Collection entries
================================

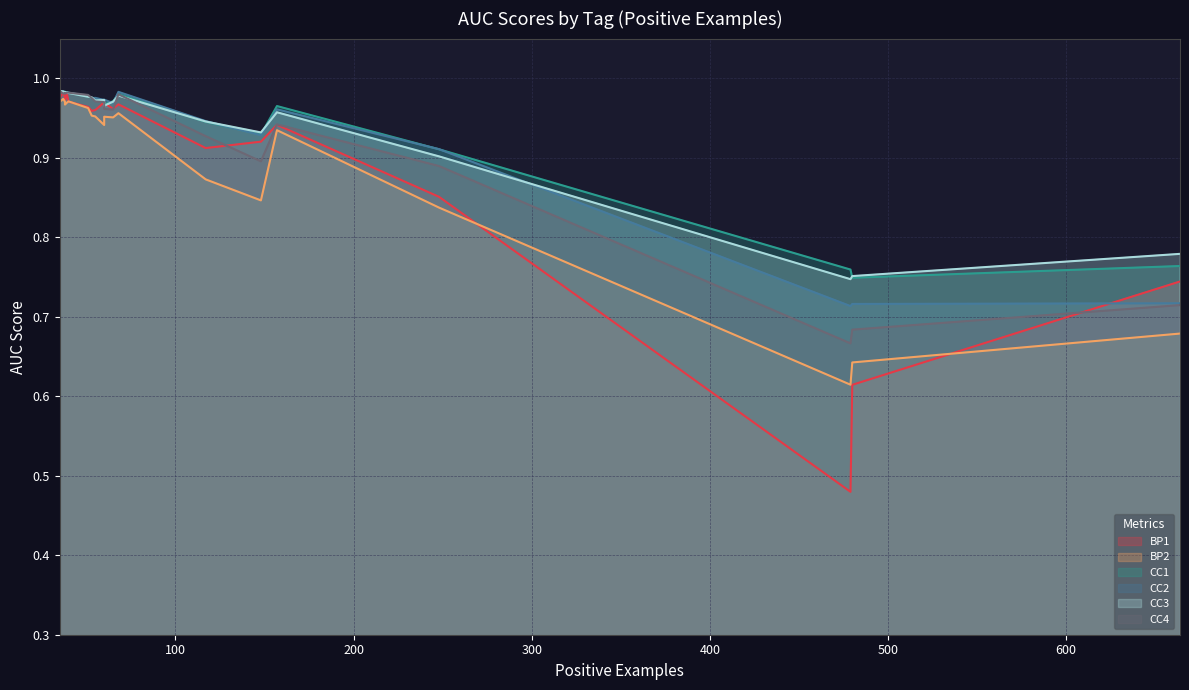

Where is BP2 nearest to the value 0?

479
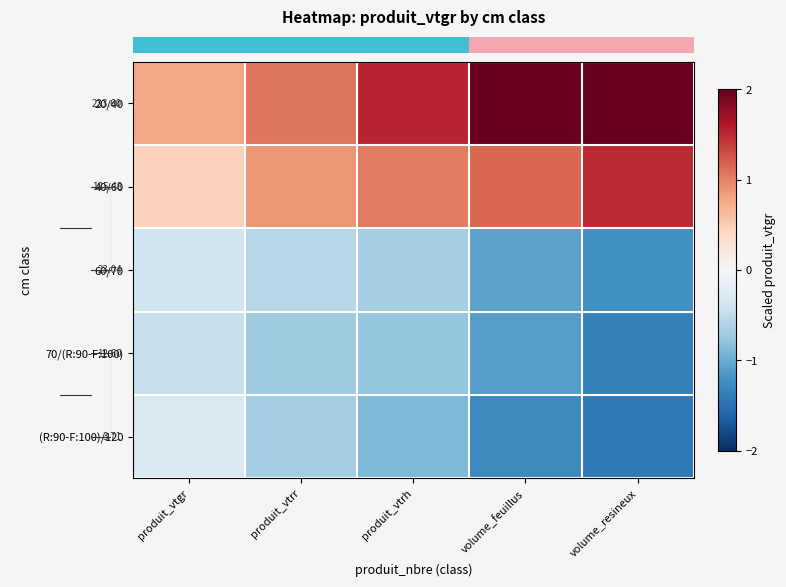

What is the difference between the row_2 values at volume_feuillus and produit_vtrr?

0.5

================================

▶ [Exercise directions]: Please rewrite every one of the records above, replacing "difference" with "gap" and changing nothing else. Leave the pictures out of your answer.

▶ [Completed task]:
Where is BP2 nearest to the value 0?

479

What is the gap between the row_2 values at volume_feuillus and produit_vtrr?

0.5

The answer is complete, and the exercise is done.